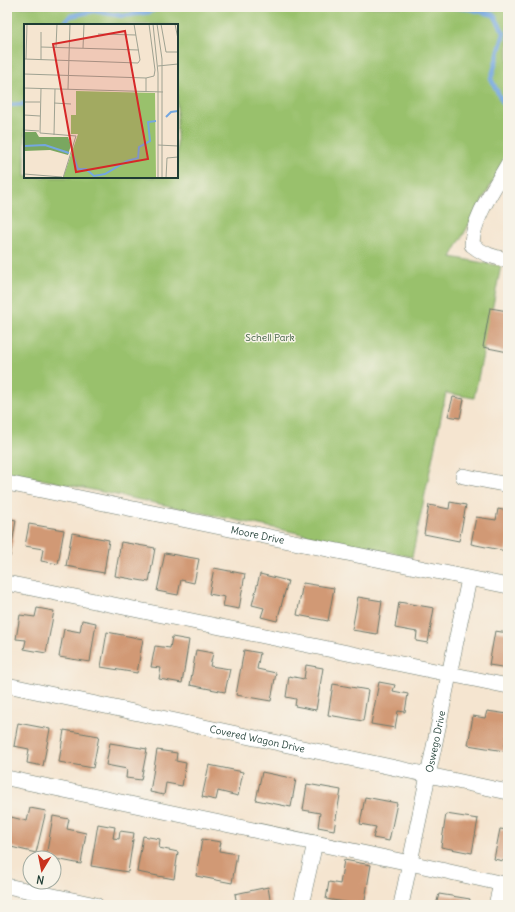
<svg xmlns="http://www.w3.org/2000/svg" width="515" height="912" font-family="Delius,sans-serif">
	<rect width="100%" height="100%" fill="#f7f3e8"/>
	<filter id="ink" filterUnits="userSpaceOnUse"><feTurbulence type="fractalNoise" baseFrequency=".025" numOctaves="2"/><feDisplacementMap in="SourceGraphic" scale="8" xChannelSelector="R" yChannelSelector="G"/><feConvolveMatrix kernelMatrix="1 2 1 2 8 2 1 2 1" color-interpolation-filters="sRGB"/></filter>
	<filter id="wash" filterUnits="userSpaceOnUse"><feTurbulence type="fractalNoise" baseFrequency=".012" numOctaves="4" result="noise"/><feDisplacementMap in="SourceGraphic" scale="16" xChannelSelector="R" yChannelSelector="G"/><feGaussianBlur stdDeviation="0.9" result="paint"/><feColorMatrix in="noise" values="0 0 0 0 0 0 0 0 0 0 0 0 0 0 0 0 0 1.4 0 .05"/><feComposite in="paint" operator="in"/></filter>
	<g filter="url(#wash)">
		<rect width="100%" height="100%" fill="#f5e5d0"/>
		<!-- green -->
		<path fill="#99c16c" stroke="#5c7f50" fill-rule="evenodd" d="M7,7H508V154L451,257L501,266L474,398L446,393L412,557L7,472ZM25,25H177V177H25Z"/>
		<g fill="none" stroke-linecap="round" stroke-linejoin="round">
			<!-- stream -->
			<path stroke="#74a7e0" stroke-width="4.5" d="M451,7L470,9L494,15L504,33L491,79L508,113
				M63,25L70,16L94,11L123,16L150,12L159,7
				M7,105L25,104"/>
		</g>
		<g id="blocks">
			<!-- building -->
			<path fill="#d19974" d="M490,308L508,311V352L483,347Z
				M453,397L464,399L460,418L448,416Z
				M450,502L466,505L459,541L424,534L429,505L449,509Z
				M498,509L508,511V540L506,551L471,544L476,517L496,520Z
				M7,518L16,520L10,557L7,556Z
				M29,524L64,530L58,564L41,561L43,549L25,546Z
				M72,533L109,540L104,573L66,566Z
				M121,542L155,548L149,582L115,576Z
				M165,553L199,559L194,583L181,580L178,595L157,591Z
				M214,568L245,574L239,609L223,606L225,597L209,594Z
				M260,574L288,581L277,621L261,617L264,608L252,605Z
				M303,583L334,588L328,621L297,615Z
				M358,597L382,601L377,634L352,630Z
				M399,602L434,608L428,643L416,641L417,632L395,628Z
				M37,608L54,611L46,653L24,649L26,640L16,639L20,615L35,617Z
				M82,620L96,623L90,662L59,657L64,629L80,632Z
				M495,631L508,633V668L489,665Z
				M107,632L143,639L137,673L101,667Z
				M172,637L189,640L182,683L159,679L161,668L151,667L155,646L170,648Z
				M196,650L213,653L210,666L230,669L225,692L190,685Z
				M244,650L260,653L257,669L276,673L271,701L236,695Z
				M306,665L323,668L316,710L295,706L296,699L286,697L289,676L304,679Z
				M379,682L395,685L393,691L408,694L405,712L398,711L395,728L371,724Z
				M333,684L368,690L363,721L328,715Z
				M487,711L508,714V726L504,751L468,745L473,716L485,718Z
				M18,723L50,729L43,766L27,763L29,749L14,746Z
				M64,730L99,736L93,768L59,762Z
				M110,743L147,749L141,780L126,778L127,769L106,765Z
				M157,750L177,753L176,761L186,763L182,786L166,783L164,795L150,792Z
				M209,765L243,772L238,796L218,791L216,800L202,797Z
				M262,772L296,779L291,807L256,800Z
				M307,784L341,790L334,830L318,827L320,813L303,810Z
				M365,797L397,803L389,841L373,838L376,827L360,824Z
				M30,808L46,811L36,853L7,846V816L27,821Z
				M446,814L478,819L472,853L441,847Z
				M53,816L69,819L67,829L86,833L81,864L46,857Z
				M98,824L115,827L113,838L119,839L120,831L134,833L128,872L91,866Z
				M500,829L508,830V862L494,859Z
				M143,836L160,839L159,848L178,852L174,879L137,872Z
				M202,839L221,842L219,851L237,854L232,883L196,876Z
				M344,860L371,865L364,905L326,899L329,882L340,884Z
				M268,887L271,905H237L235,894Z
				M439,894L470,899L469,905H436Z"/>
		</g>
	</g>
	<g filter="url(#ink)">
		<use href="#blocks" fill-opacity="0" stroke="#6a786b" stroke-width="1"/>
		<g fill="none" stroke-linecap="round" stroke-linejoin="round">
			<defs>
				<g id="minor">
					<path d="M508,164C495,187 472,219 472,245C485,255 493,257 508,260"/>
					<path d="M463,476L508,485"/>
					<path id="s1" d="M7,483L508,586"/>
					<path d="M7,583L508,686"/>
					<path id="s2" d="M7,685L508,792"/>
					<path d="M7,778L410,863L508,885"/>
					<path d="M7,886L96,905"/>
					<path d="M301,905L315,843"/>
					<path id="s3" d="M401,905L469,579"/>
					<path d="M496,905L501,884"/>
				</g>
			</defs>
			<!-- minor casing -->
			<use href="#minor" stroke="#6a786b" stroke-width="16"/>
			<!-- minor -->
			<use href="#minor" stroke="#fff" stroke-width="15"/>
		</g>
	</g>
	<g text-anchor="middle" stroke-width="3" stroke-linejoin="round" paint-order="stroke">
		<!-- park labels -->
		<g font-size="10" fill="#3e5e42" stroke="#f7f3e8">
			<text x="270" y="341">Schell Park</text>
		</g>
		<!-- street labels -->
		<g font-size="10" fill="#1f3d34" stroke="#f7f3e8">
			<text dy="4" stroke="none"><textPath href="#s1" startOffset="256">Moore Drive</textPath></text>
			<text dy="4" stroke="none"><textPath href="#s2" startOffset="256">Covered Wagon Drive</textPath></text>
			<text dy="4" stroke="none"><textPath href="#s3" startOffset="167">Oswego Drive</textPath></text>
		</g>
	</g>
	<!-- overview -->
	<g transform="translate(24 24)">
		<rect width="154" height="154" fill="#f5e5d0"/>
		<path d="M52,67L131,69L132,154H39L54,110H47V91H52Z" fill="#99c16c"/>
		<path d="M0,108H12L15,113H44L47,121L44,131L26,126L0,127Z" fill="#7aa760"/>
		<path fill="none" stroke="#74a7e0" stroke-width="2" d="M142,93L147,88L154,87M0,122L21,121L45,129M49,131L54,145H62L70,152L81,150L103,137L114,134L115,123L126,117L124,98L132,97"/>
		<path fill="none" stroke="#9fa292" stroke-width="1" d="M129,0L134,49V154M133,0L138,35V154M137,0L142,28H154M151,0L154,15M74,10L112,11M17,23L115,26M32,23L33,0M59,24L60,0M0,35L114,39L116,36L110,0M2,35L3,0M17,36V8M134,42L154,40M0,50L122,54V68M122,54L130,52L131,46L125,0M0,64L139,68M17,65L16,109L52,112L39,154M44,65L46,0M0,78H16M30,79L47,80M0,91L16,92M0,106L15,107M30,111L31,65M134,121L154,122M0,150L38,153M142,154L143,134L154,133"/>
		<path fill="#d62828" fill-opacity="0.15" stroke="#d62828" stroke-width="2" d="M101,7L124,135L52,148L29,20Z"/>
		<rect width="154" height="154" fill="none" stroke="#1f3d34" stroke-width="2"/>
	</g>
	<!-- margin -->
	<rect width="515" height="912" fill="none" stroke="#f7f3e8" stroke-width="24"/>
	<!-- north arrow -->
	<g transform="translate(42 870) rotate(190)"><circle r="19" fill="#f7f3e8" stroke="#a1aaa0"/>
	<path d="M0-3L7 15L0 10L-7 15Z" fill="#c8321e"/>
	<text y="-6" font-size="11" font-weight="bold" text-anchor="middle" fill="#1f3d34">N</text>
	</g>
</svg>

****************************************

Please retype every record above exactly, leaving out the pictures.

■ **Result for this task**
<svg xmlns="http://www.w3.org/2000/svg" width="515" height="912" font-family="Delius,sans-serif">
	<rect width="100%" height="100%" fill="#f7f3e8"/>
	<filter id="ink" filterUnits="userSpaceOnUse"><feTurbulence type="fractalNoise" baseFrequency=".025" numOctaves="2"/><feDisplacementMap in="SourceGraphic" scale="8" xChannelSelector="R" yChannelSelector="G"/><feConvolveMatrix kernelMatrix="1 2 1 2 8 2 1 2 1" color-interpolation-filters="sRGB"/></filter>
	<filter id="wash" filterUnits="userSpaceOnUse"><feTurbulence type="fractalNoise" baseFrequency=".012" numOctaves="4" result="noise"/><feDisplacementMap in="SourceGraphic" scale="16" xChannelSelector="R" yChannelSelector="G"/><feGaussianBlur stdDeviation="0.9" result="paint"/><feColorMatrix in="noise" values="0 0 0 0 0 0 0 0 0 0 0 0 0 0 0 0 0 1.4 0 .05"/><feComposite in="paint" operator="in"/></filter>
	<g filter="url(#wash)">
		<rect width="100%" height="100%" fill="#f5e5d0"/>
		<!-- green -->
		<path fill="#99c16c" stroke="#5c7f50" fill-rule="evenodd" d="M7,7H508V154L451,257L501,266L474,398L446,393L412,557L7,472ZM25,25H177V177H25Z"/>
		<g fill="none" stroke-linecap="round" stroke-linejoin="round">
			<!-- stream -->
			<path stroke="#74a7e0" stroke-width="4.5" d="M451,7L470,9L494,15L504,33L491,79L508,113
				M63,25L70,16L94,11L123,16L150,12L159,7
				M7,105L25,104"/>
		</g>
		<g id="blocks">
			<!-- building -->
			<path fill="#d19974" d="M490,308L508,311V352L483,347Z
				M453,397L464,399L460,418L448,416Z
				M450,502L466,505L459,541L424,534L429,505L449,509Z
				M498,509L508,511V540L506,551L471,544L476,517L496,520Z
				M7,518L16,520L10,557L7,556Z
				M29,524L64,530L58,564L41,561L43,549L25,546Z
				M72,533L109,540L104,573L66,566Z
				M121,542L155,548L149,582L115,576Z
				M165,553L199,559L194,583L181,580L178,595L157,591Z
				M214,568L245,574L239,609L223,606L225,597L209,594Z
				M260,574L288,581L277,621L261,617L264,608L252,605Z
				M303,583L334,588L328,621L297,615Z
				M358,597L382,601L377,634L352,630Z
				M399,602L434,608L428,643L416,641L417,632L395,628Z
				M37,608L54,611L46,653L24,649L26,640L16,639L20,615L35,617Z
				M82,620L96,623L90,662L59,657L64,629L80,632Z
				M495,631L508,633V668L489,665Z
				M107,632L143,639L137,673L101,667Z
				M172,637L189,640L182,683L159,679L161,668L151,667L155,646L170,648Z
				M196,650L213,653L210,666L230,669L225,692L190,685Z
				M244,650L260,653L257,669L276,673L271,701L236,695Z
				M306,665L323,668L316,710L295,706L296,699L286,697L289,676L304,679Z
				M379,682L395,685L393,691L408,694L405,712L398,711L395,728L371,724Z
				M333,684L368,690L363,721L328,715Z
				M487,711L508,714V726L504,751L468,745L473,716L485,718Z
				M18,723L50,729L43,766L27,763L29,749L14,746Z
				M64,730L99,736L93,768L59,762Z
				M110,743L147,749L141,780L126,778L127,769L106,765Z
				M157,750L177,753L176,761L186,763L182,786L166,783L164,795L150,792Z
				M209,765L243,772L238,796L218,791L216,800L202,797Z
				M262,772L296,779L291,807L256,800Z
				M307,784L341,790L334,830L318,827L320,813L303,810Z
				M365,797L397,803L389,841L373,838L376,827L360,824Z
				M30,808L46,811L36,853L7,846V816L27,821Z
				M446,814L478,819L472,853L441,847Z
				M53,816L69,819L67,829L86,833L81,864L46,857Z
				M98,824L115,827L113,838L119,839L120,831L134,833L128,872L91,866Z
				M500,829L508,830V862L494,859Z
				M143,836L160,839L159,848L178,852L174,879L137,872Z
				M202,839L221,842L219,851L237,854L232,883L196,876Z
				M344,860L371,865L364,905L326,899L329,882L340,884Z
				M268,887L271,905H237L235,894Z
				M439,894L470,899L469,905H436Z"/>
		</g>
	</g>
	<g filter="url(#ink)">
		<use href="#blocks" fill-opacity="0" stroke="#6a786b" stroke-width="1"/>
		<g fill="none" stroke-linecap="round" stroke-linejoin="round">
			<defs>
				<g id="minor">
					<path d="M508,164C495,187 472,219 472,245C485,255 493,257 508,260"/>
					<path d="M463,476L508,485"/>
					<path id="s1" d="M7,483L508,586"/>
					<path d="M7,583L508,686"/>
					<path id="s2" d="M7,685L508,792"/>
					<path d="M7,778L410,863L508,885"/>
					<path d="M7,886L96,905"/>
					<path d="M301,905L315,843"/>
					<path id="s3" d="M401,905L469,579"/>
					<path d="M496,905L501,884"/>
				</g>
			</defs>
			<!-- minor casing -->
			<use href="#minor" stroke="#6a786b" stroke-width="16"/>
			<!-- minor -->
			<use href="#minor" stroke="#fff" stroke-width="15"/>
		</g>
	</g>
	<g text-anchor="middle" stroke-width="3" stroke-linejoin="round" paint-order="stroke">
		<!-- park labels -->
		<g font-size="10" fill="#3e5e42" stroke="#f7f3e8">
			<text x="270" y="341">Schell Park</text>
		</g>
		<!-- street labels -->
		<g font-size="10" fill="#1f3d34" stroke="#f7f3e8">
			<text dy="4" stroke="none"><textPath href="#s1" startOffset="256">Moore Drive</textPath></text>
			<text dy="4" stroke="none"><textPath href="#s2" startOffset="256">Covered Wagon Drive</textPath></text>
			<text dy="4" stroke="none"><textPath href="#s3" startOffset="167">Oswego Drive</textPath></text>
		</g>
	</g>
	<!-- overview -->
	<g transform="translate(24 24)">
		<rect width="154" height="154" fill="#f5e5d0"/>
		<path d="M52,67L131,69L132,154H39L54,110H47V91H52Z" fill="#99c16c"/>
		<path d="M0,108H12L15,113H44L47,121L44,131L26,126L0,127Z" fill="#7aa760"/>
		<path fill="none" stroke="#74a7e0" stroke-width="2" d="M142,93L147,88L154,87M0,122L21,121L45,129M49,131L54,145H62L70,152L81,150L103,137L114,134L115,123L126,117L124,98L132,97"/>
		<path fill="none" stroke="#9fa292" stroke-width="1" d="M129,0L134,49V154M133,0L138,35V154M137,0L142,28H154M151,0L154,15M74,10L112,11M17,23L115,26M32,23L33,0M59,24L60,0M0,35L114,39L116,36L110,0M2,35L3,0M17,36V8M134,42L154,40M0,50L122,54V68M122,54L130,52L131,46L125,0M0,64L139,68M17,65L16,109L52,112L39,154M44,65L46,0M0,78H16M30,79L47,80M0,91L16,92M0,106L15,107M30,111L31,65M134,121L154,122M0,150L38,153M142,154L143,134L154,133"/>
		<path fill="#d62828" fill-opacity="0.15" stroke="#d62828" stroke-width="2" d="M101,7L124,135L52,148L29,20Z"/>
		<rect width="154" height="154" fill="none" stroke="#1f3d34" stroke-width="2"/>
	</g>
	<!-- margin -->
	<rect width="515" height="912" fill="none" stroke="#f7f3e8" stroke-width="24"/>
	<!-- north arrow -->
	<g transform="translate(42 870) rotate(190)"><circle r="19" fill="#f7f3e8" stroke="#a1aaa0"/>
	<path d="M0-3L7 15L0 10L-7 15Z" fill="#c8321e"/>
	<text y="-6" font-size="11" font-weight="bold" text-anchor="middle" fill="#1f3d34">N</text>
	</g>
</svg>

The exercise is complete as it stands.